(RAW DATA)
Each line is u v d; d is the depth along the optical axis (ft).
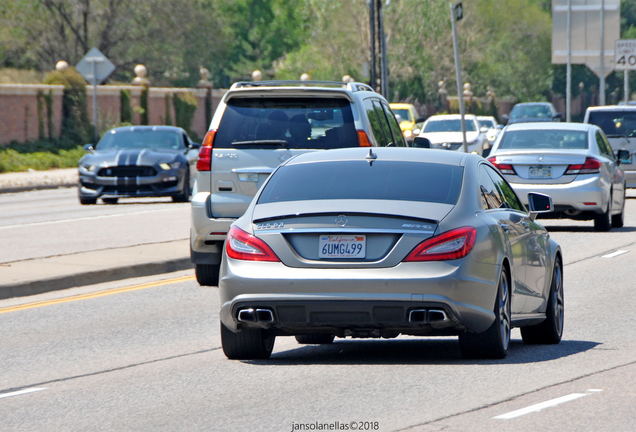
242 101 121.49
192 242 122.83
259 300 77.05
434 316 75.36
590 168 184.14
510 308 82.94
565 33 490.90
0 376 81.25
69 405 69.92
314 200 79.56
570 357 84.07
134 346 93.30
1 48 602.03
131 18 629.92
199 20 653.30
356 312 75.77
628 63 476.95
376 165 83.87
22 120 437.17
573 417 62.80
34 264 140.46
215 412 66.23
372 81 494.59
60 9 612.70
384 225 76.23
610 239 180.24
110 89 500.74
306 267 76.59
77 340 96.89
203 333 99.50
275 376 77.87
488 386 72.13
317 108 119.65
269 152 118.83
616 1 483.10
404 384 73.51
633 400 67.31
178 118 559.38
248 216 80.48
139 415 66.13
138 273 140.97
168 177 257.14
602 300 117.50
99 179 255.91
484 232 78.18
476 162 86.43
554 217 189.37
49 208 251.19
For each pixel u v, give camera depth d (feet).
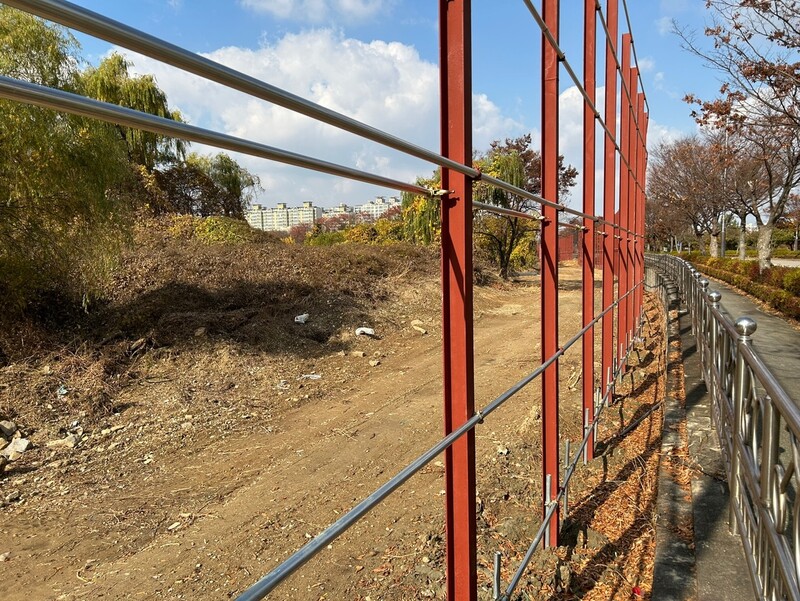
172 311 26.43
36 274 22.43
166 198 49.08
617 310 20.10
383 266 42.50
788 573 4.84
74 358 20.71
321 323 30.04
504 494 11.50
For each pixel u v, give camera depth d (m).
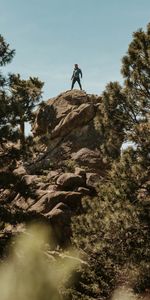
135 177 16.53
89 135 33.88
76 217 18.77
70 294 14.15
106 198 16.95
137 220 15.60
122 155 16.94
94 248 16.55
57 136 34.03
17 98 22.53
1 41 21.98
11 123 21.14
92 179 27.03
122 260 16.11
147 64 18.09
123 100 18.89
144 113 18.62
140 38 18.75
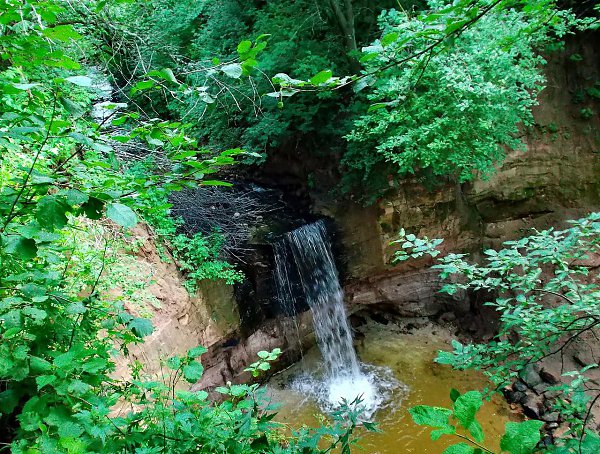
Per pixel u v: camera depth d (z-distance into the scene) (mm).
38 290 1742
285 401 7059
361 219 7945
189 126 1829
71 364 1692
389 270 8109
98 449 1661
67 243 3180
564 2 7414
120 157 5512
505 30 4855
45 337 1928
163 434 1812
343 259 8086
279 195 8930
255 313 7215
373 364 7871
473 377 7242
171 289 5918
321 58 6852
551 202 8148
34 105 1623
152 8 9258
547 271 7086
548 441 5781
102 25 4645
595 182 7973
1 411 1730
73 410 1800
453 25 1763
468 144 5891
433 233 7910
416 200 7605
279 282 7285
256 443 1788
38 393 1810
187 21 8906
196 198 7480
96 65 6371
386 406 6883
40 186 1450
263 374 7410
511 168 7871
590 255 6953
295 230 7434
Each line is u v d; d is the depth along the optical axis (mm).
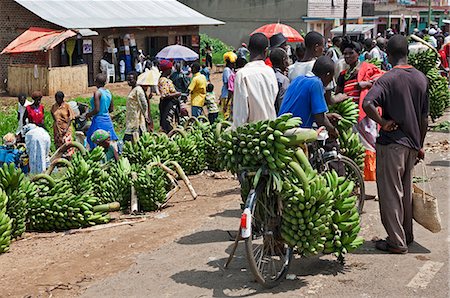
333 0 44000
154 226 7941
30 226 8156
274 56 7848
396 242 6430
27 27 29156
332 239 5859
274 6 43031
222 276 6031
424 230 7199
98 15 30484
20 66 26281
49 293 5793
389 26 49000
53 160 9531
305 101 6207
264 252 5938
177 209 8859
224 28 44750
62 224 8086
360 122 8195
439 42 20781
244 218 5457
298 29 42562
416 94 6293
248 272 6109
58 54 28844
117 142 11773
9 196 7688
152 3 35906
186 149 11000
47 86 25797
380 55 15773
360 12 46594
(End RAW DATA)
WHAT THE TASK REQUIRES —
The expected answer is an exact copy of the lines above, beginning at the line with "38 290 1742" and ending at the line with "511 168 7871", with both ends in.

SOLVED EXERCISE —
38 290 1742
285 401 7059
361 219 7945
189 126 1829
71 364 1692
389 270 8109
98 449 1661
67 243 3180
564 2 7414
120 157 5512
505 30 4855
45 337 1928
163 434 1812
343 259 8086
279 195 8930
255 313 7215
373 364 7871
473 377 7242
171 289 5918
321 58 6852
551 202 8148
34 105 1623
152 8 9258
547 271 7086
548 441 5781
102 25 4645
595 182 7973
1 411 1730
73 410 1800
453 25 1763
468 144 5891
433 233 7910
416 200 7605
279 282 7285
256 443 1788
38 393 1810
187 21 8906
196 198 7480
96 65 6371
386 406 6883
40 186 1450
263 374 7410
511 168 7871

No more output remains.